→ What the task asks
The response should consist of every record, reproduced exactly.

→ Stored data entries
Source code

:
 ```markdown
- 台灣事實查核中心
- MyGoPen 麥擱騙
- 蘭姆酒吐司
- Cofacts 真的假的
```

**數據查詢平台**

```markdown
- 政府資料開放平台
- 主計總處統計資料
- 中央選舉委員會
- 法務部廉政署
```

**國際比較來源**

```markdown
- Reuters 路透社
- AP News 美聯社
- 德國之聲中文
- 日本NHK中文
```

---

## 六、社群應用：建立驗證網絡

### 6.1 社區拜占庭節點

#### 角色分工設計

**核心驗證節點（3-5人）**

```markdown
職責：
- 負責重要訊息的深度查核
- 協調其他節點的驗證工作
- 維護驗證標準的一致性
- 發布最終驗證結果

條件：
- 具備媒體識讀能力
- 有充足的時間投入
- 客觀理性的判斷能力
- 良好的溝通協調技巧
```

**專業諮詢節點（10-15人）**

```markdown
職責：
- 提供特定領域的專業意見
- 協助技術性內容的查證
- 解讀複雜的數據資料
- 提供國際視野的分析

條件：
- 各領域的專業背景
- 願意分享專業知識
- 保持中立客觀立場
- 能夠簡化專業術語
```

→ Worked solution
Source code

:
 ```markdown
- 台灣事實查核中心
- MyGoPen 麥擱騙
- 蘭姆酒吐司
- Cofacts 真的假的
```

**數據查詢平台**

```markdown
- 政府資料開放平台
- 主計總處統計資料
- 中央選舉委員會
- 法務部廉政署
```

**國際比較來源**

```markdown
- Reuters 路透社
- AP News 美聯社
- 德國之聲中文
- 日本NHK中文
```

---

## 六、社群應用：建立驗證網絡

### 6.1 社區拜占庭節點

#### 角色分工設計

**核心驗證節點（3-5人）**

```markdown
職責：
- 負責重要訊息的深度查核
- 協調其他節點的驗證工作
- 維護驗證標準的一致性
- 發布最終驗證結果

條件：
- 具備媒體識讀能力
- 有充足的時間投入
- 客觀理性的判斷能力
- 良好的溝通協調技巧
```

**專業諮詢節點（10-15人）**

```markdown
職責：
- 提供特定領域的專業意見
- 協助技術性內容的查證
- 解讀複雜的數據資料
- 提供國際視野的分析

條件：
- 各領域的專業背景
- 願意分享專業知識
- 保持中立客觀立場
- 能夠簡化專業術語
```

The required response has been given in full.